_The problem_.
Only what runs from the line with "nhas é só pôr no forno e esperar pelo" to the final line of the records below should be given again, word for word.

---------- The data ----------

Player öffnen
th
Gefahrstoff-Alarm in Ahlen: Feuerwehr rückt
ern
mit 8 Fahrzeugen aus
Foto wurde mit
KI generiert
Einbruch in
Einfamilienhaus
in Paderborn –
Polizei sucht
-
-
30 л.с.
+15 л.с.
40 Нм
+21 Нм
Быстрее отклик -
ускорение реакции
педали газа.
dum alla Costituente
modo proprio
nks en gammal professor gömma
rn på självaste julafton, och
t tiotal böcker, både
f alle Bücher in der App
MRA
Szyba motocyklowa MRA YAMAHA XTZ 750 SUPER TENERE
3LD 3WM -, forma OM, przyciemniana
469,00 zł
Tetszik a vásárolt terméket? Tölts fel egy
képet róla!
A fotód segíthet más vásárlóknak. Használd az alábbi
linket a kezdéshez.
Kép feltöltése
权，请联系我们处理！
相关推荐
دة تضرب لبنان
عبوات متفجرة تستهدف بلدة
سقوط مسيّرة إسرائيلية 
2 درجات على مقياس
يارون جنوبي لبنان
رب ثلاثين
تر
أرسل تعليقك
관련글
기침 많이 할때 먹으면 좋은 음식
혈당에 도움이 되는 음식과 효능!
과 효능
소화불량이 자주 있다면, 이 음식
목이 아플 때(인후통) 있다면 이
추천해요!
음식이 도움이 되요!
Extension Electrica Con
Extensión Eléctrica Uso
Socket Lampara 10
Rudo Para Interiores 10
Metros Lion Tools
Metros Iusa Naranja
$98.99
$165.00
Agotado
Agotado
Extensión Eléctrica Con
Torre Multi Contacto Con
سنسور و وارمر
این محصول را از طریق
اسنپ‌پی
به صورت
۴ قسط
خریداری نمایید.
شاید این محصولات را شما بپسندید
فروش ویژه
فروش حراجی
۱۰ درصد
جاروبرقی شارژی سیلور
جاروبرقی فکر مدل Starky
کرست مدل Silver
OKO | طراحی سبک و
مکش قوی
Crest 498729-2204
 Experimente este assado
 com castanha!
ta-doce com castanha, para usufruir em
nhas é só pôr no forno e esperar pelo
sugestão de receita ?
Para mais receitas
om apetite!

----------

_Answer to the exercise_.
nhas é só pôr no forno e esperar pelo
sugestão de receita ?
Para mais receitas
om apetite!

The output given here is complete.